* Page text *

▬▬▬

Like it or not defence policy must be debated again 

Our current so-called ‘Trident’ policy is not a fudge. It is an acid drop, and we need to suck on it. That includes the current leadership candidates.

The implications for our policy are clear. We voted in Parliament to delay Vanguard renewal (and were defeated). We now have an obligation as a party to carry out the clearly implied next stage of the agreed policy. That is, to debate now the position the UK should take at the upcoming negotiations and bring forwards firm recommendations. That is the acid logic of our position.

The treaty reviews are in the year 2010 – and in the meantime in 2009 we are due to have a general election in which nuclear arms policy can hardly fail to be an issue.

We therefore need to revisit this issue in 2008 at the latest, and the current leadership contest is an inevitable part of the introduction to that debate. It would be the height of irresponsibility for any leadership candidate to brush this issue aside.

We should for example:

1 Look at the way the debates on this are put into ‘defining frames’ that shut out important questions and make sure we bring in some neglected frames and themes. Please, no more tribal ‘unilateralist or not’ hot-button posturing.

▬▬▬

* Entries shown *
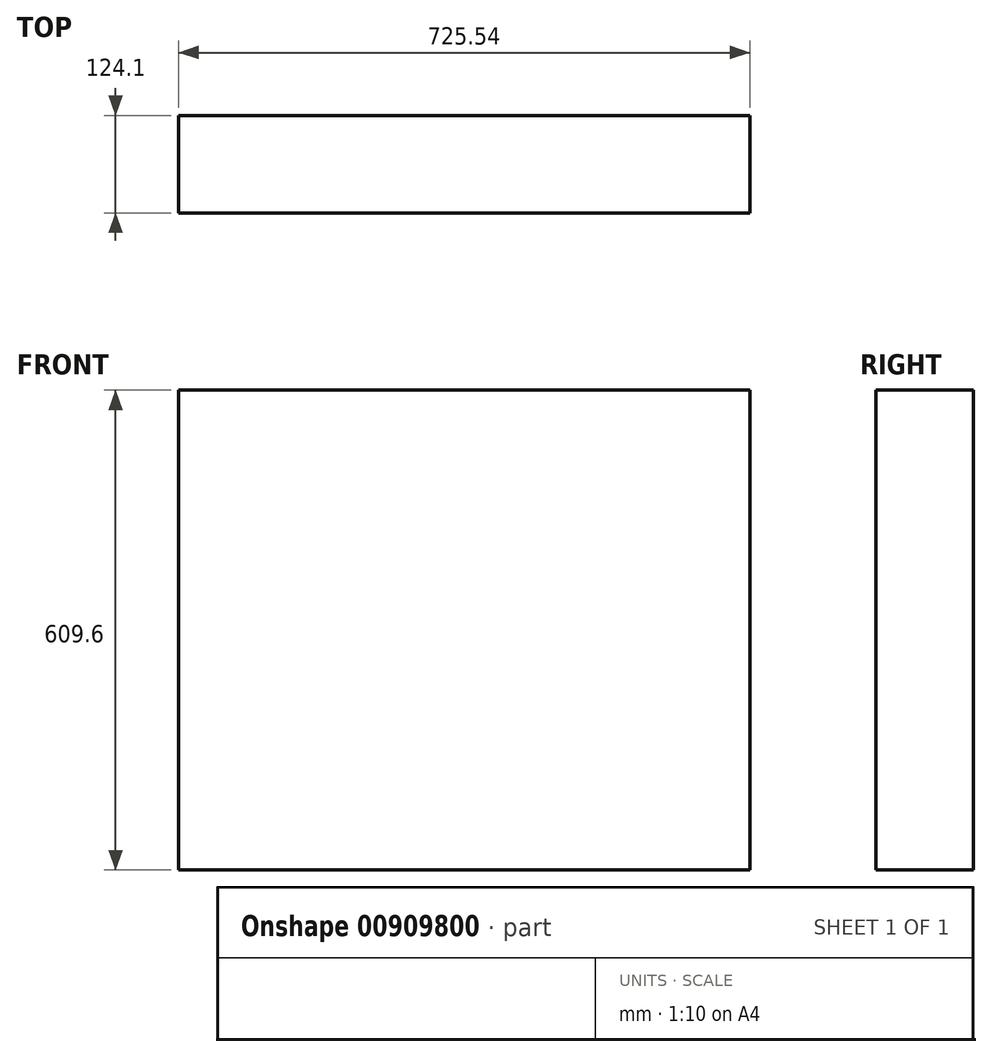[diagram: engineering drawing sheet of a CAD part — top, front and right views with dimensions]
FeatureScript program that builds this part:
annotation { "Feature Type Name" : "Feature", "Feature Type Description" : "" }
export const myFeature = defineFeature(function(context is Context, id is Id, definition is map)
    precondition{}
    {
        {
            var Q0;
            Q0=qCreatedBy(makeId("Top.planeOp"),FACE);
            var sketch = newSketch(context, id + "F0", { "sketchPlane" : qUnion([Q0])});
            skPoint(sketch, "E0.middle", {"position": v(0, 0) * mm});
            skLineSegment(sketch, "E1.bottom", {"start": v(362.77, -62.05) * mm, "end": v(-362.77, -62.05) * mm});
            skLineSegment(sketch, "E1.top", {"start": v(362.77, 62.05) * mm, "end": v(-362.77, 62.05) * mm});
            skLineSegment(sketch, "E1.left", {"start": v(362.77, -62.05) * mm, "end": v(362.77, 62.05) * mm});
            skLineSegment(sketch, "E1.right", {"start": v(-362.77, -62.05) * mm, "end": v(-362.77, 62.05) * mm});
            skSolve(sketch);
        }
        {
            var Q0;
            Q0=makeQuery(id+"F0.imprint","IMPRINT",FACE,{"disambiguationData":[TD([[makeQuery(id+"F0.imprint","IMPRINT",EDGE,{"derivedFrom":sQuery(id+"F0.wireOp",EDGE,"E1.bottom")}),-1.0]])]});
            extrude(context, id + "F1", {"entities" : qUnion([Q0]), "depth" : 609.6 * mm, "offsetDistance" : 25.4 * mm});
        }
    });
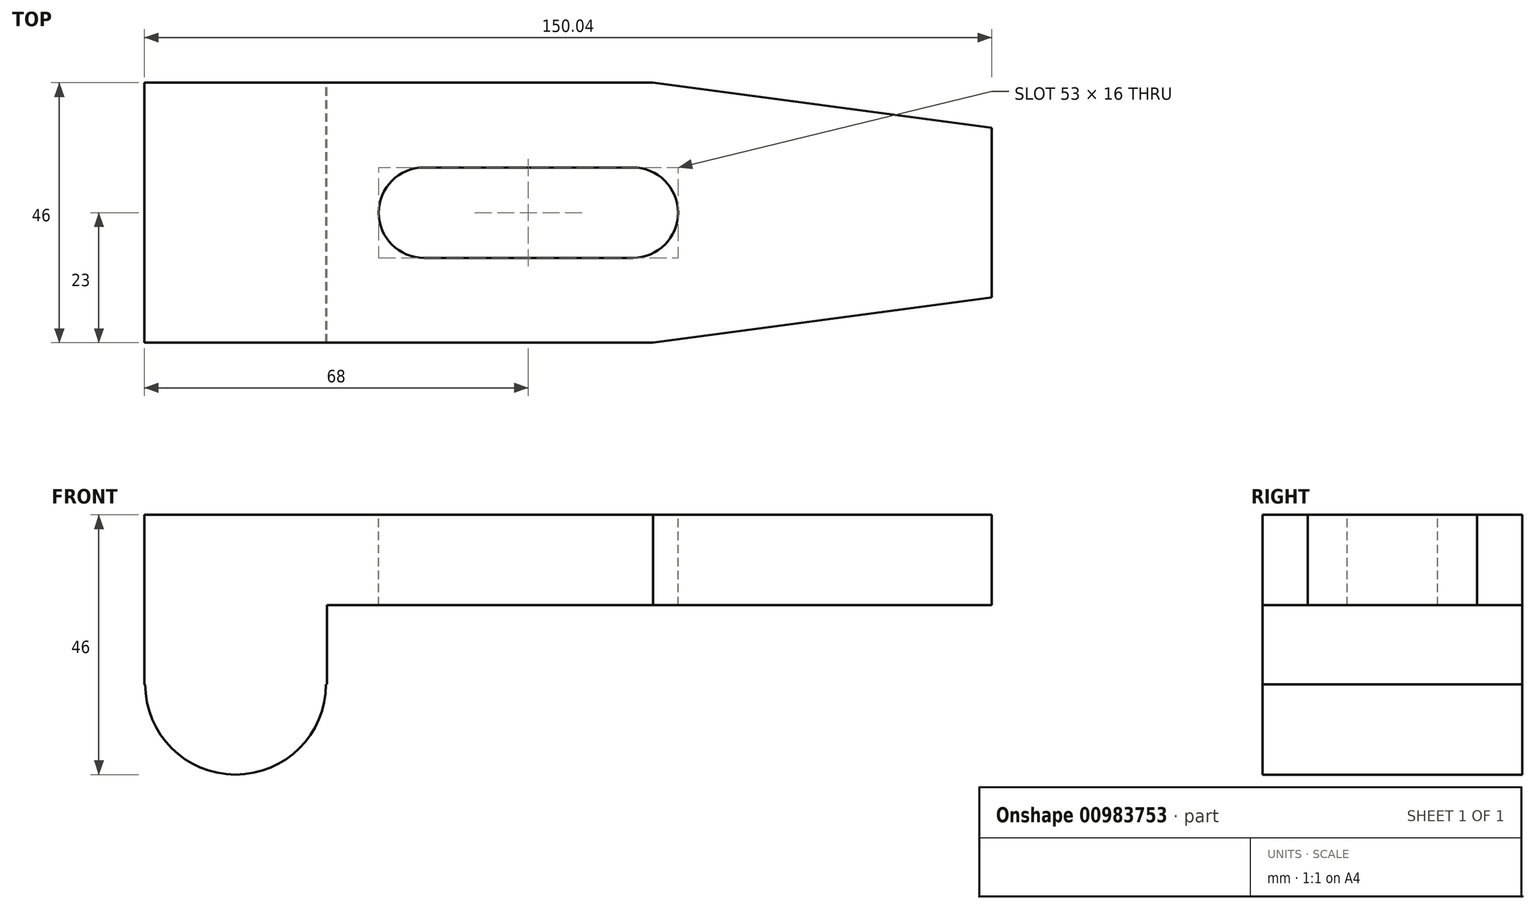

▬▬▬

* Exercise requirements *
1) Set down, word for word, the part of the defence policy piece that opens with the words containing "Like it or not" and closes with "current leadership candidates.".
2) According to the defence policy piece, why does the issue need to be revisited in 2008 at the latest?
3) List every year mentioned in the defence policy piece.
You won't need the entries for any of this.

* Task-by-task answers *
1)
Like it or not defence policy must be debated again 

Our current so-called ‘Trident’ policy is not a fudge. It is an acid drop, and we need to suck on it. That includes the current leadership candidates.

2) The treaty reviews take place in 2010. Before that, a general election is due in 2009, and nuclear arms policy can hardly fail to be an issue in it.

3) 2010, 2009, 2008